98 points jonasnelle | 1 comments | | HN request time: 0.215s | source

Hey HN, we're Alexi and Jonas the co-founders of Autotab (https://autotab.com). Autotab is a chrome-based browser you can teach to do complex tasks, with a simple API for running them from your app or backend.

Here is a walkthrough of how it works: https://youtu.be/63co74JHy1k, and you can try it for free at https://autotab.com by downloading the app.

Why a dedicated editor?

The number one blocker we've found in building more flexible, agentic automations is performance quality BY FAR (https://www.langchain.com/stateofaiagents#barriers-and-chall...). For all the talk of cost, latency, and safety, the fact is most people are still just struggling to get agents to work. The keys to solving reliability are better models, yes, but also intent specification. Even humans don't zero-shot these tasks from a prompt. They need to be shown how to perform them, and then refined with question-asking + feedback over time. It is also quite difficult to formulate complete requirements on the spot from memory.

The editor makes it easy to build the specification up as you step through your workflow, while generating successful task trajectories for the model. This is the only way we've been able to get the reliability we need for production use cases.

But why build a browser?

Autotab started as a Chrome extension (with a Show HN post! https://news.ycombinator.com/item?id=37943931). As we iterated with users, we realized that we needed to focus on creating the control surface for intent specification, and that being stuck in a chrome sidepanel wasn't going to work. We also knew that we needed a level of control for the model that we couldn't get without owning the browser. In Autotab, the browser becomes a canvas on which the user and the model are taking turns showing and explaining the task.

Key features:

1. Self-healing automations that don't break when sites change

2. Dedicated authoring tool that builds memory for the model while defining steps for the automation

3. Control flows and deep configurability to keep automations on track, even when navigating complex reasoning tasks

4. Works with any website (no site-specific APIs needed)
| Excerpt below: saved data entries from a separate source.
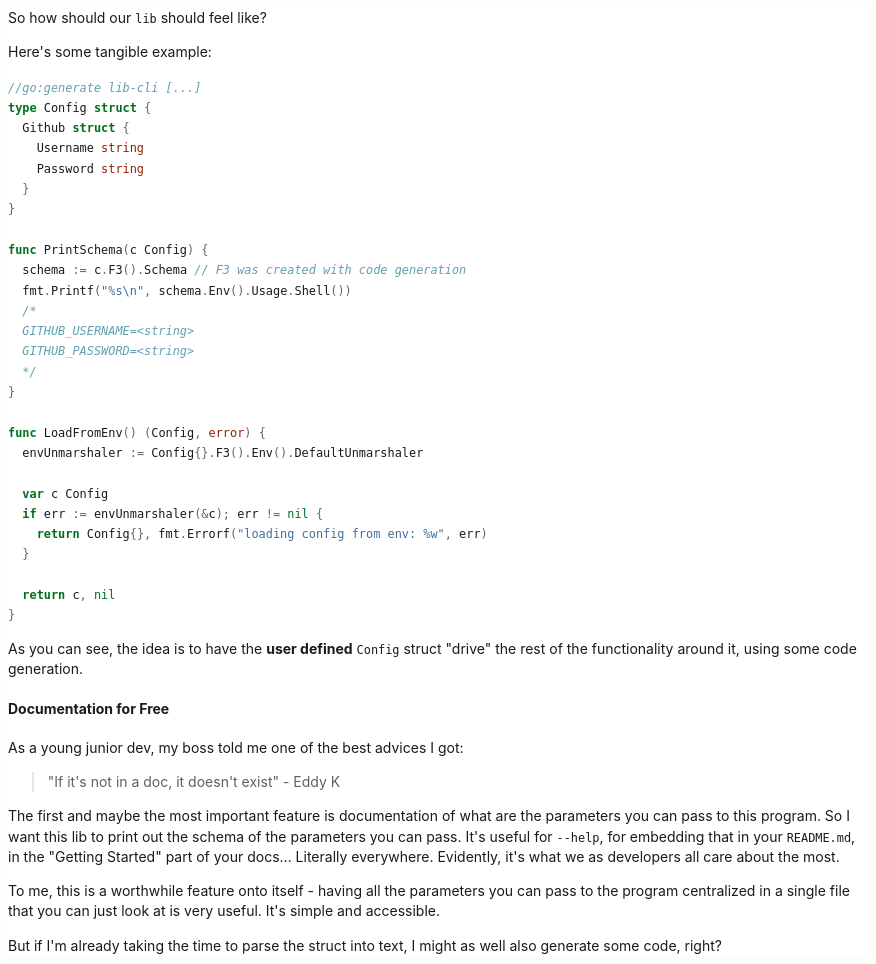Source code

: So how should our `lib` should feel like?

Here's some tangible example:

```go
//go:generate lib-cli [...]
type Config struct {
  Github struct {
    Username string
    Password string
  }
}

func PrintSchema(c Config) {
  schema := c.F3().Schema // F3 was created with code generation
  fmt.Printf("%s\n", schema.Env().Usage.Shell())
  /*
  GITHUB_USERNAME=<string>
  GITHUB_PASSWORD=<string>
  */
}

func LoadFromEnv() (Config, error) {
  envUnmarshaler := Config{}.F3().Env().DefaultUnmarshaler

  var c Config
  if err := envUnmarshaler(&c); err != nil {
    return Config{}, fmt.Errorf("loading config from env: %w", err)
  }

  return c, nil
}
```

As you can see, the idea is to have the **user defined** `Config` struct
"drive" the rest of the functionality around it, using some code generation.

#### Documentation for Free

As a young junior dev, my boss told me one of the best advices I got:

> "If it's not in a doc, it doesn't exist" - Eddy K

The first and maybe the most important feature is documentation of what are
the parameters you can pass to this program. So I want this lib to print out
the schema of the parameters you can pass. It's useful for `--help`,
for embedding that in your `README.md`, in the "Getting Started"
part of your docs... Literally everywhere. Evidently, it's what we
as developers all care about the most.

To me, this is a worthwhile feature onto itself - having all
the parameters you can pass to the program centralized in a single file
that you can just look at is very useful. It's simple and accessible.

But if I'm already taking the time to parse the struct into text,
I might as well also generate some code, right?
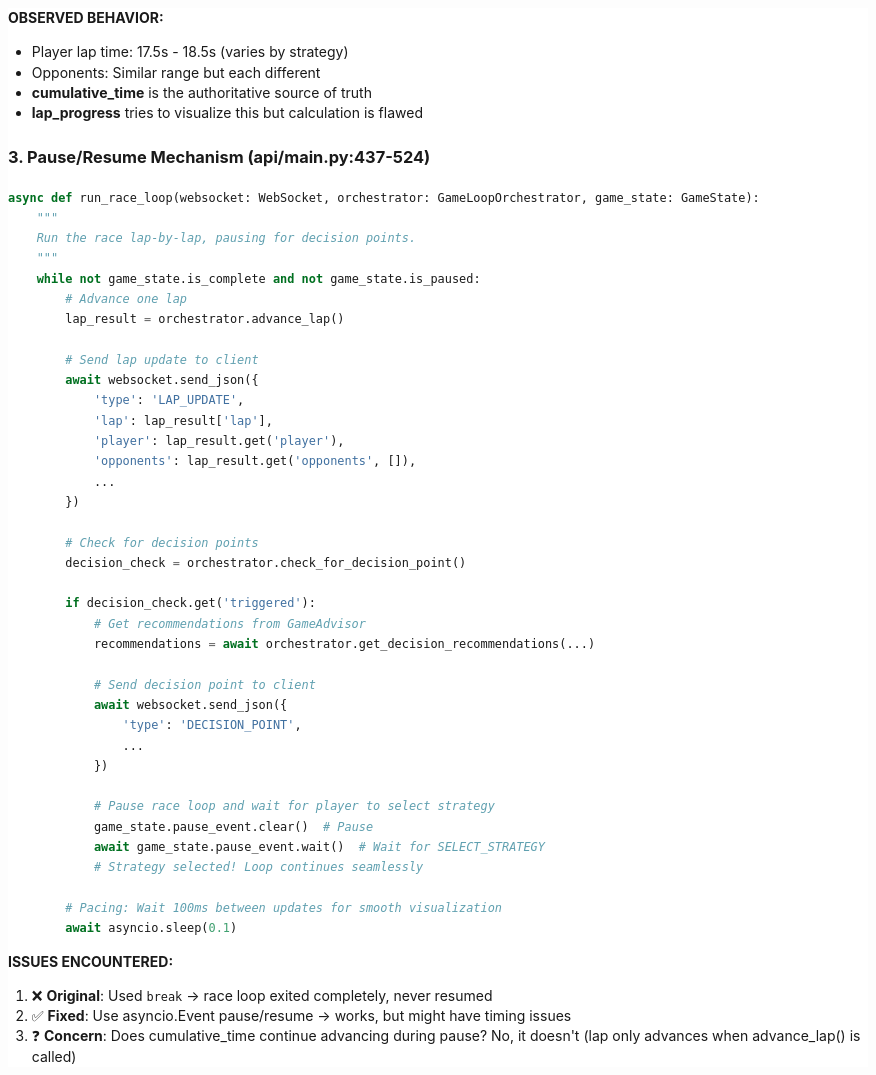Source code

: **OBSERVED BEHAVIOR:**
- Player lap time: 17.5s - 18.5s (varies by strategy)
- Opponents: Similar range but each different
- **cumulative_time** is the authoritative source of truth
- **lap_progress** tries to visualize this but calculation is flawed

### 3. Pause/Resume Mechanism (api/main.py:437-524)

```python
async def run_race_loop(websocket: WebSocket, orchestrator: GameLoopOrchestrator, game_state: GameState):
    """
    Run the race lap-by-lap, pausing for decision points.
    """
    while not game_state.is_complete and not game_state.is_paused:
        # Advance one lap
        lap_result = orchestrator.advance_lap()

        # Send lap update to client
        await websocket.send_json({
            'type': 'LAP_UPDATE',
            'lap': lap_result['lap'],
            'player': lap_result.get('player'),
            'opponents': lap_result.get('opponents', []),
            ...
        })

        # Check for decision points
        decision_check = orchestrator.check_for_decision_point()

        if decision_check.get('triggered'):
            # Get recommendations from GameAdvisor
            recommendations = await orchestrator.get_decision_recommendations(...)

            # Send decision point to client
            await websocket.send_json({
                'type': 'DECISION_POINT',
                ...
            })

            # Pause race loop and wait for player to select strategy
            game_state.pause_event.clear()  # Pause
            await game_state.pause_event.wait()  # Wait for SELECT_STRATEGY
            # Strategy selected! Loop continues seamlessly

        # Pacing: Wait 100ms between updates for smooth visualization
        await asyncio.sleep(0.1)
```

**ISSUES ENCOUNTERED:**
1. ❌ **Original**: Used `break` → race loop exited completely, never resumed
2. ✅ **Fixed**: Use asyncio.Event pause/resume → works, but might have timing issues
3. ❓ **Concern**: Does cumulative_time continue advancing during pause? No, it doesn't (lap only advances when advance_lap() is called)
5. Runs securely in the cloud or locally

6. Simple REST API + client libraries for Python, Node

We'd love to get any early feedback from the HN community, ideas for where you'd like the product to go, or experiences in this space. We will be in the comments for the next few hours to respond!

Show context
MattDaEskimo ◴[] No.42198389[source]
Very neat in theory but I'm failing to find any technical details.

Which layer is the automation happening? Inside using Dev tools? Multiple?

What is the self-healing mechanic? I'm guessing invoking an LLM to find what happened and fix it?

I guess what I'm wondering is. Is this some sort of hybrid between computer use and Dev tools usage?

replies(1): >>42198523 #
1. jonasnelle ◴[] No.42198523[source]
Autotab is definitely a hybrid approach, because when it comes to deciding where on the page to take an action, Autotab has to be fast & cheap (humans are both of those) while also being robust to changes. The solution we use is a "ladder of compute" where Autotab uses everything from really fast heuristics and local models up to the biggest frontier models, depending on how difficult the task is.

For instance, if Autotab is trying to click the "submit" button on a sparse page that looks like previous versions of that page, that click might take a few hundred milliseconds. But if the page is very noisy, and Autotab has to scroll, and the button says "next" on it because the flow has an additional step added to it, Autotab will probably escalate to a bigger model to help it find the right answer with enough certainty to proceed.

There is a certain cutoff in that hierarchy of compute that we decided to call "self-healing" because latency is high enough that we wanted to let users know it might take a bit longer for Autotab to proceed to the next step.